Monday, October 7, 2013

Would You Take This Advice?


By Rev. Robin Gray
Minister, Unitarian Universalist Church of Tallahassee


There is some advice that’s worth a second look, perhaps only to become more thoroughly confused by the original intent of the advice giver, or by the advice itself.

Sleep tight. Don’t let the bed bugs bite. Well, if this isn’t a mixed message, I don’t know what is. How is a child supposed to sleep after being tucked in with that opposition of phrases? Not only does she have to work at outsmarting the monsters hiding beneath the bed skirts, and the monster that lives in the closet, she has to worry about unseen threats that live somewhere in the mattress.

Now, I knew from a very early age that I could escape the monsters of the darkest places in my room by tucking the sheets firmly in place and never, ever letting my legs or arms stray over the side of the bed. But, once I was wound up into the bedclothes, I had to start worrying about ways to stop bed bugs from biting. I could conjure up images of the monsters I feared, but, I wasn’t at all sure what a bed bug looked like, or what its habits were. Did it only bite at night? Did it dine on children? Would sleeping ward them off, or egg them on? With all those questions animating my overactive worry-center, I’m amazed I got any sleep at all before the age of 24.

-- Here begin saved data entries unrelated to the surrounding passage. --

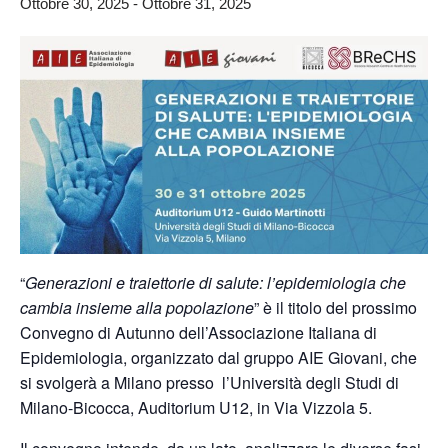
Ottobre 30, 2025
-
Ottobre 31, 2025
“
Generazioni e traiettorie di salute: l’epidemiologia che
cambia insieme alla popolazione
” è il titolo del prossimo
Convegno di Autunno dell’Associazione Italiana di
Epidemiologia, organizzato dal gruppo AIE Giovani, che
si svolgerà a Milano presso l’Università degli Studi di
Milano-Bicocca, Auditorium U12, in Via Vizzola 5.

For those who want to know the entire ditty, it goes something like this:  “Good night, sleep tight. Don’t let the bed bugs bite. Wake up bright In the morning light to do what’s right with all your might.” 


Look before you leap. This advice, offered by the same woman who asked me — more than once — “If your best friend jumped off the Empire State Building, would you do it, too?” implies that there is a time for leaping. I guess it’s just not when your friends are leaping. I’m not sure why one would give any child even tacit advice to leap. Leaping is not something children need to be told to do, they seem to have the idea of jumping off dangerous precipices down pat. Looking is, I suppose, a bit of cautionary advice designed to make the potential jumper pause and consider the wisdom of this particular step into nothingness. However, if your best friend is already down there yelling, “Come on, you can do it!” rare is the child who will stop to look for the nearest set of stairs.

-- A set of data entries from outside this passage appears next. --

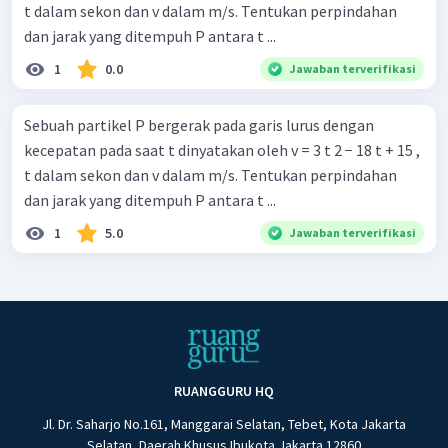
t dalam sekon dan v dalam m/s. Tentukan perpindahan
dan jarak yang ditempuh P antara t ...
1
0.0
Jawaban terverifikasi
Sebuah partikel P bergerak pada garis lurus dengan
kecepatan pada saat t dinyatakan oleh v = 3 t 2 − 18 t + 15 ,
t dalam sekon dan v dalam m/s. Tentukan perpindahan
dan jarak yang ditempuh P antara t ...
1
5.0
Jawaban terverifikasi
RUANGGURU HQ
Jl. Dr. Saharjo No.161, Manggarai Selatan, Tebet, Kota Jakarta
Selatan, Daerah Khusus Ibukota Jakarta 12860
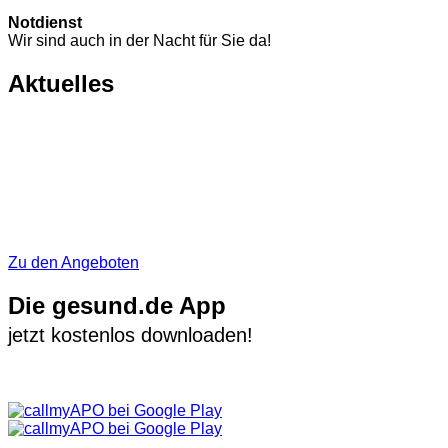
Notdienst
Wir sind auch in der Nacht für Sie da!
Aktuelles
Zu den Angeboten
Die gesund.de App
jetzt kostenlos downloaden!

Let tomorrow take care of itself. I know this excellent advice that offers an exit from the endless round of worrying. It’s a Buddhist kind of advice, and it might help many people to let go of the need to control the future. But...on the other hand...I’ve had over 50 years of waking up tomorrow, and not once has tomorrow actually taken care of itself. I still need to show up, play my best game, and be present in the today that tomorrow has become. I think it might be more to the point to say, “Do today what needs to be done today.”

Work hard and you’ll get ahead. I know plenty of people who work hard never seem to get ahead. At another glance, I can’t help but wonder all sorts of things when I hear this advice. For instance: Who is it we are supposed to get ahead of? If we ‘get ahead’ does that mean that somebody else will get left behind? If I work hard and get ahead of my boss and become her boss, did I do something good along the way, or did I get ahead just because it had to be done? Is there an intrinsic value in ‘getting ahead’ or should work be tied to a moral or ethical imperative?

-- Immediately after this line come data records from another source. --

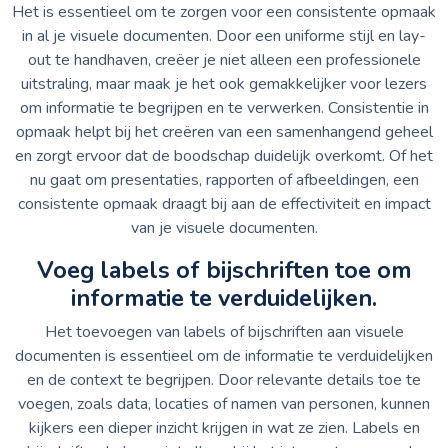
Het is essentieel om te zorgen voor een consistente opmaak
in al je visuele documenten. Door een uniforme stijl en lay-
out te handhaven, creëer je niet alleen een professionele
uitstraling, maar maak je het ook gemakkelijker voor lezers
om informatie te begrijpen en te verwerken. Consistentie in
opmaak helpt bij het creëren van een samenhangend geheel
en zorgt ervoor dat de boodschap duidelijk overkomt. Of het
nu gaat om presentaties, rapporten of afbeeldingen, een
consistente opmaak draagt bij aan de effectiviteit en impact
van je visuele documenten.
Voeg labels of bijschriften toe om
informatie te verduidelijken.
Het toevoegen van labels of bijschriften aan visuele
documenten is essentieel om de informatie te verduidelijken
en de context te begrijpen. Door relevante details toe te
voegen, zoals data, locaties of namen van personen, kunnen
kijkers een dieper inzicht krijgen in wat ze zien. Labels en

As I look back, I can see that sound bites that ignore the heart of the matter were invented long before their supposed appearance in a June 1980 Washington Post admonition to journalists: “Remember that any editor watching needs a concise, 30-second sound bite. Anything more than that, you’re losing them.”

The 30-second philosophers have been hard at work for generations reducing the complex into simple, easy to repeat phrases that may be meaningless or even negative. With that, I can only say, “Good night. Sleep tight. Beware of every sound bite.